_Reading passage:_
As a follow-up to the previous post on the current state of disclosure requirements for litigation finance in the United States, this post considers two major questions in disclosure regulation. First, is mandatory disclosure of litigation finance inevitable and with that, are the trends in the court and legislatures in favor of full disclosure in every instance? Secondly, is disclosure of litigation finance advisable in every civil matter and should litigants be forced to not only disclose if their legal cost but also the financiers’ identities and the specific arrangements that were made?
Starting with the first question, is mandatory disclosure inevitable? No. The primary reason for disclosure is to ensure that judges deciding the matter do not have a conflict of interest. Mandatory disclosure in regards to litigation finance would be to provide an advantage to a litigation adversary, which is not the intended purpose of disclosure rules. This is supported by the fact that Rule 7.1(a) requiring disclosures is intentionally very limited.
To address the second part of question one, do trends favor mandatory disclosure; the lack of current regulation (as demonstrated in more detail in the previous blog post) suggests that the trends of the court at least do not favor disclosure. There have been discussions of new legislation and most recently in May, a draft bill introduced by Senator Chuck Grassley but so far there has not been anything definite to show a trend towards mandatory disclosure.

_Exercises to complete:_
1. Answer these questions about the post on litigation finance disclosure, one per line:
(a) What rule requiring disclosures does the post describe as intentionally very limited?
(b) Who introduced the draft bill mentioned in the post?
(c) According to the post, what is the primary reason for disclosure?
2. Write out the part of the post on litigation finance disclosure between "As a follow-up" and "that were made?", inclusive.
The lines that come after this post have nothing to do with it.

_Data shown:_
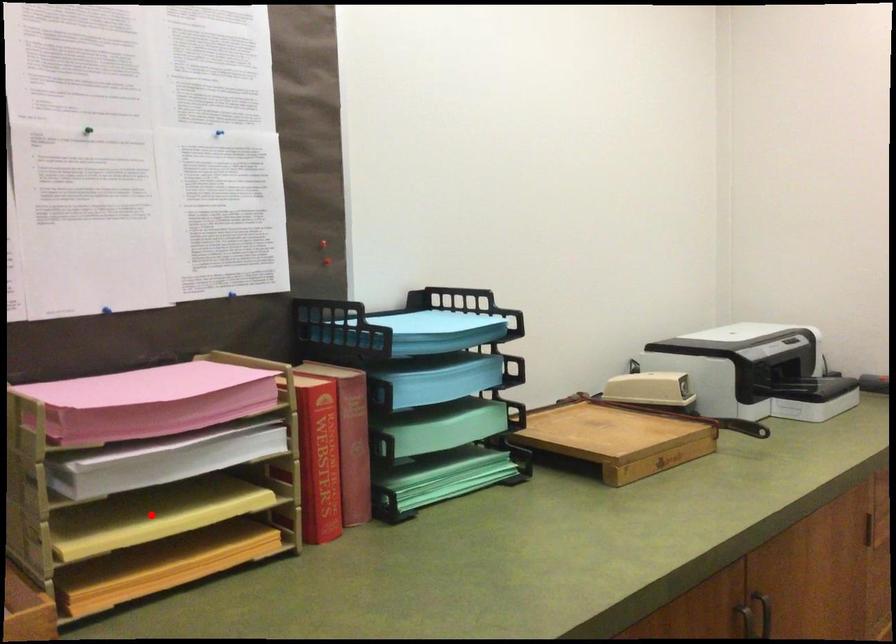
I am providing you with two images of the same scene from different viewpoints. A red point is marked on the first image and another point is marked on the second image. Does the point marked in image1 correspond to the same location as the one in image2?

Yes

_Solved problems:_
1.
(a) Rule 7.1(a)
(b) Senator Chuck Grassley
(c) To ensure that judges deciding the matter do not have a conflict of interest

2.
As a follow-up to the previous post on the current state of disclosure requirements for litigation finance in the United States, this post considers two major questions in disclosure regulation. First, is mandatory disclosure of litigation finance inevitable and with that, are the trends in the court and legislatures in favor of full disclosure in every instance? Secondly, is disclosure of litigation finance advisable in every civil matter and should litigants be forced to not only disclose if their legal cost but also the financiers’ identities and the specific arrangements that were made?